By Chukwuma Muanya, Assistant Editor
14 March 2018   |   3:07 am
A low-fat diet in combination with limited caloric consumption prevents activation of the brain's immune cells called microglia in aging mice, shows research published Monday in Frontiers in Molecular Neuroscience. The study also finds that exercise is significantly less effective than caloric restriction in preventing these age-related changes.

Low-fat diet plus limited caloric intake prevented ageing-induced inflammatory activation of microglia; exercise was significantly less effective than caloric restriction in preventing these changes.

A low-fat diet in combination with limited caloric consumption prevents activation of the brain’s immune cells called microglia in aging mice, shows research published Monday in Frontiers in Molecular Neuroscience.
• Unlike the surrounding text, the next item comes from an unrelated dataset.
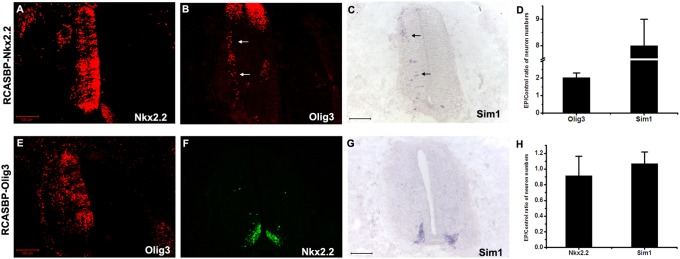
Nkx2.2 overexpression induces ectopic Olig3 expression.(A–C) The spinal cords of cE2 chick embryos were electroporated in ovo with replication competent RCASBP retroviral vectors harboring Nkx2.2 gene. The embryos were harvested 2 days later (cE4). Over-expression of Nkx2.2 induced ectopic expression of Olig3 and V3 interneuron marker Sim1. Ectopic Olig3+ and Sim1+ neurons are indicated with arrows. (D) The ratio of the positive cells generated in the Nkx2.2 electroporated (EP) and the control side of the spinal cord. p<0.005. (E–G) Over-expression of Olig3 did not affect Nkx2.2 and Sim1 expression. (H) The ratio of neuron numbers generated on Olig3 electroporated side and the control side. p>0.05. The dorsal part is up. Bars, 100 µm.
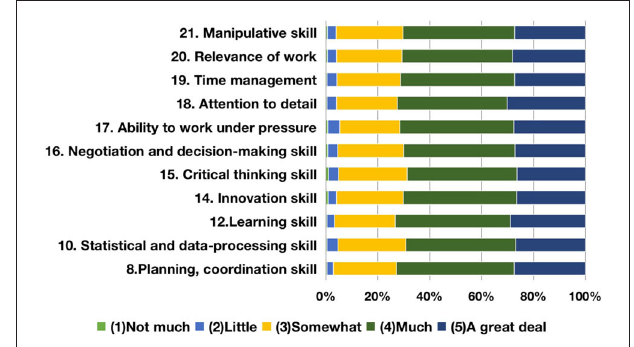
FIGURE 3 | Development of graduates’ professional skills.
The study also finds that exercise is significantly less effective than caloric restriction in preventing these age-related changes.
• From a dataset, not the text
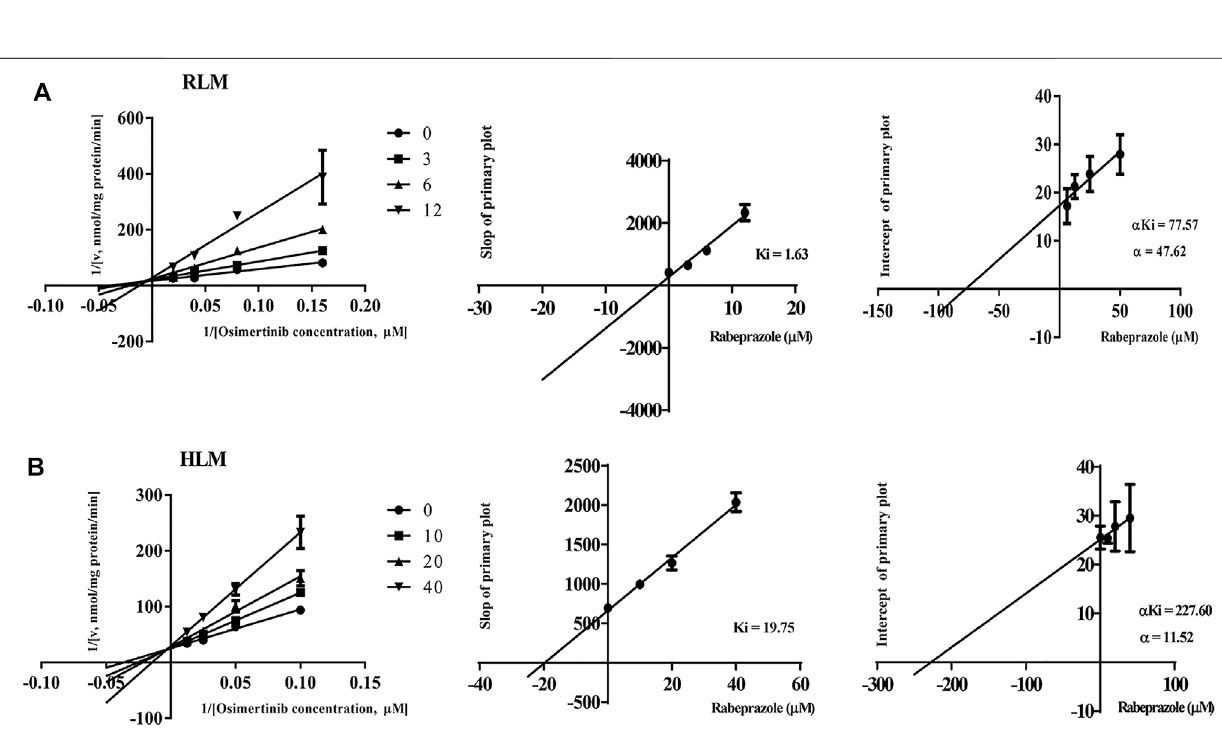
Frontiers in Pharmacology |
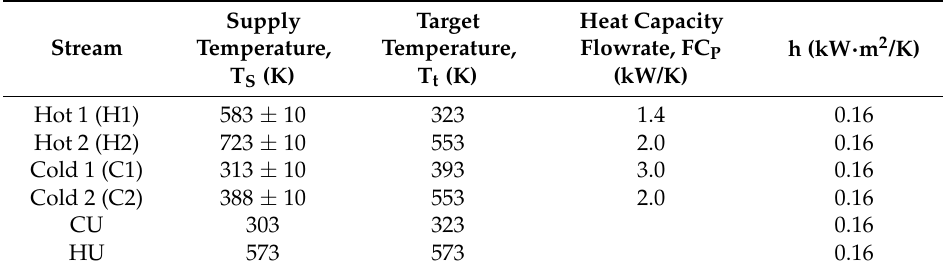
Table 10. Stream data of Case Study 2 [9].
“Obesity and aging are both prevalent and increasing in societies worldwide, but the consequences for the central nervous system are not well understood,” says Bart Eggen, lead author of the study and a researcher at the University Medical Center Groningen, The Netherlands. “We determined if a high- or low-fat diet, in combination with exercise and food restriction, impacted microglia during aging in mice.”

Microglia are brain cells that help maintain the integrity and normal functioning of brain tissue. Dysfunction of these cells, as may occur in disease, is linked to neurodevelopmental disorders and neurodegenerative conditions. Aging is also associated with inflammation driven by microglia in specific regions of the brain, but it is unclear whether diet or lifestyle can influence this process.

Eggen and his collaborators investigated the impact of high- and low-fat diets on inflammation and microglial markers in a specific brain region — the hypothalamus — of six-month-old mice. They further looked at the effect of low- or high-fat diets on the microglia of two-year-old mice, which were also given a lifelong exercise regime (voluntary running wheel) or lifelong restricted diets (a 40 per cent reduction in calories).

“Ageing-induced inflammatory activation of microglia could only be prevented when mice were fed a low-fat diet in combination with limited caloric intake,” says Eggen. “A low-fat diet per se was not sufficient to prevent these changes.”

The researchers also found that exercise was significantly less effective than caloric restriction at preventing these changes, although work by others has shown that exercise is associated with reducing the risk of other diseases.

Eggen is careful to point out that there is still much more work needed to understand the meaning of these findings. In their study, mice were only given one type of diet throughout their lives. It remains unclear how changing between diets would alter these results — for example whether switching to a low-fat diet could undo the negative consequences of a high-fat, unrestricted diet. Further studies are also needed to determine how these changes correspond to the cognitive performance of the mice.

“Nevertheless, these data do show that, in mice, the fat content of a diet is an important parameter in terms of the detrimental effects of aging on the brain, as well as caloric intake,” says Eggen. “Only when fat content and caloric intake are limited, can aging-induced changes in microglia be prevented.”